Problem to solve: Exclude the pictures and transcribe the rest of the data below exactly.

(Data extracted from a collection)

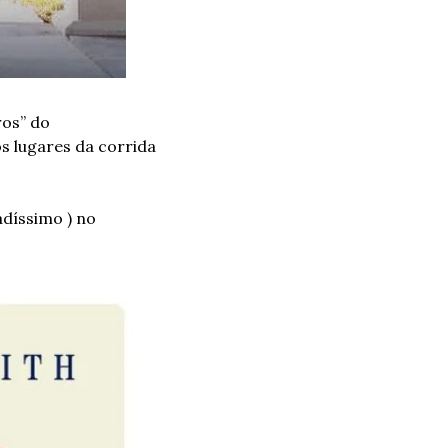
os” do 
 lugares da corrida 
díssimo ) no 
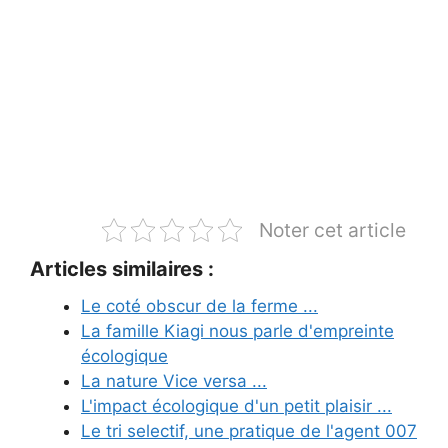
Noter cet article
Articles similaires :
Le coté obscur de la ferme ...
La famille Kiagi nous parle d'empreinte
écologique
La nature Vice versa ...
L'impact écologique d'un petit plaisir ...
Le tri selectif, une pratique de l'agent 007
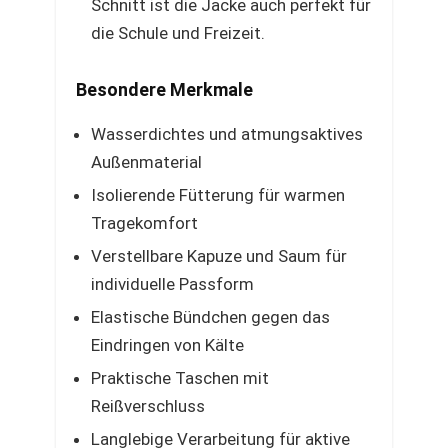
Schnitt ist die Jacke auch perfekt für
die Schule und Freizeit.
Besondere Merkmale
Wasserdichtes und atmungsaktives
Außenmaterial
Isolierende Fütterung für warmen
Tragekomfort
Verstellbare Kapuze und Saum für
individuelle Passform
Elastische Bündchen gegen das
Eindringen von Kälte
Praktische Taschen mit
Reißverschluss
Langlebige Verarbeitung für aktive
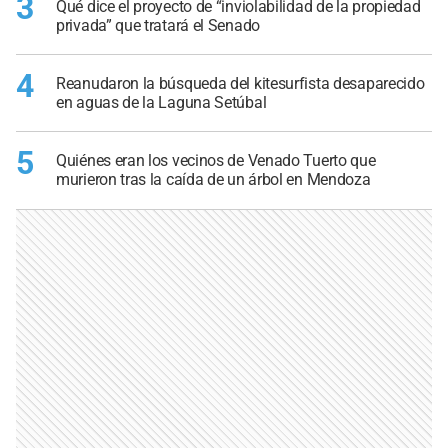
3
Qué dice el proyecto de “inviolabilidad de la propiedad
privada” que tratará el Senado
4
Reanudaron la búsqueda del kitesurfista desaparecido
en aguas de la Laguna Setúbal
5
Quiénes eran los vecinos de Venado Tuerto que
murieron tras la caída de un árbol en Mendoza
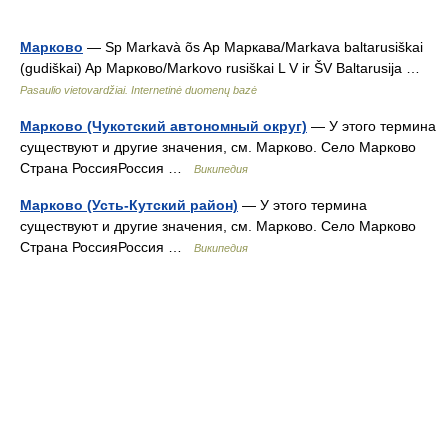
Марково
— Sp Markavà õs Ap Маркава/Markava baltarusiškai
(gudiškai) Ap Марково/Markovo rusiškai L V ir ŠV Baltarusija …
Pasaulio vietovardžiai. Internetinė duomenų bazė
Марково (Чукотский автономный округ)
— У этого термина
существуют и другие значения, см. Марково. Село Марково
Страна РоссияРоссия …
Википедия
Марково (Усть-Кутский район)
— У этого термина
существуют и другие значения, см. Марково. Село Марково
Страна РоссияРоссия …
Википедия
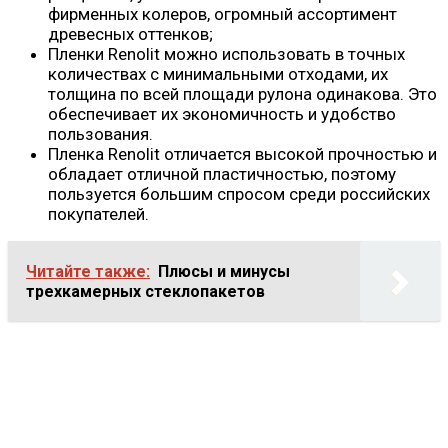
фирменных колеров, огромный ассортимент
древесных оттенков;
Пленки Renolit можно использовать в точных
количествах с минимальными отходами, их
толщина по всей площади рулона одинакова. Это
обеспечивает их экономичность и удобство
пользования.
Пленка Renolit отличается высокой прочностью и
обладает отличной пластичностью, поэтому
пользуется большим спросом среди российских
покупателей.
Читайте также:
Плюсы и минусы
трехкамерных стеклопакетов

Task result:
os” do 
 lugares da corrida 
díssimo ) no 
Noter cet article
Articles similaires :
Le coté obscur de la ferme ...
La famille Kiagi nous parle d'empreinte
écologique
La nature Vice versa ...
L'impact écologique d'un petit plaisir ...
Le tri selectif, une pratique de l'agent 007
Schnitt ist die Jacke auch perfekt für
die Schule und Freizeit.
Besondere Merkmale
Wasserdichtes und atmungsaktives
Außenmaterial
Isolierende Fütterung für warmen
Tragekomfort
Verstellbare Kapuze und Saum für
individuelle Passform
Elastische Bündchen gegen das
Eindringen von Kälte
Praktische Taschen mit
Reißverschluss
Langlebige Verarbeitung für aktive
3
Qué dice el proyecto de “inviolabilidad de la propiedad
privada” que tratará el Senado
4
Reanudaron la búsqueda del kitesurfista desaparecido
en aguas de la Laguna Setúbal
5
Quiénes eran los vecinos de Venado Tuerto que
murieron tras la caída de un árbol en Mendoza
Марково
— Sp Markavà õs Ap Маркава/Markava baltarusiškai
(gudiškai) Ap Марково/Markovo rusiškai L V ir ŠV Baltarusija …
Pasaulio vietovardžiai. Internetinė duomenų bazė
Марково (Чукотский автономный округ)
— У этого термина
существуют и другие значения, см. Марково. Село Марково
Страна РоссияРоссия …
Википедия
Марково (Усть-Кутский район)
— У этого термина
существуют и другие значения, см. Марково. Село Марково
Страна РоссияРоссия …
Википедия
фирменных колеров, огромный ассортимент
древесных оттенков;
Пленки Renolit можно использовать в точных
количествах с минимальными отходами, их
толщина по всей площади рулона одинакова. Это
обеспечивает их экономичность и удобство
пользования.
Пленка Renolit отличается высокой прочностью и
обладает отличной пластичностью, поэтому
пользуется большим спросом среди российских
покупателей.
Читайте также:
Плюсы и минусы
трехкамерных стеклопакетов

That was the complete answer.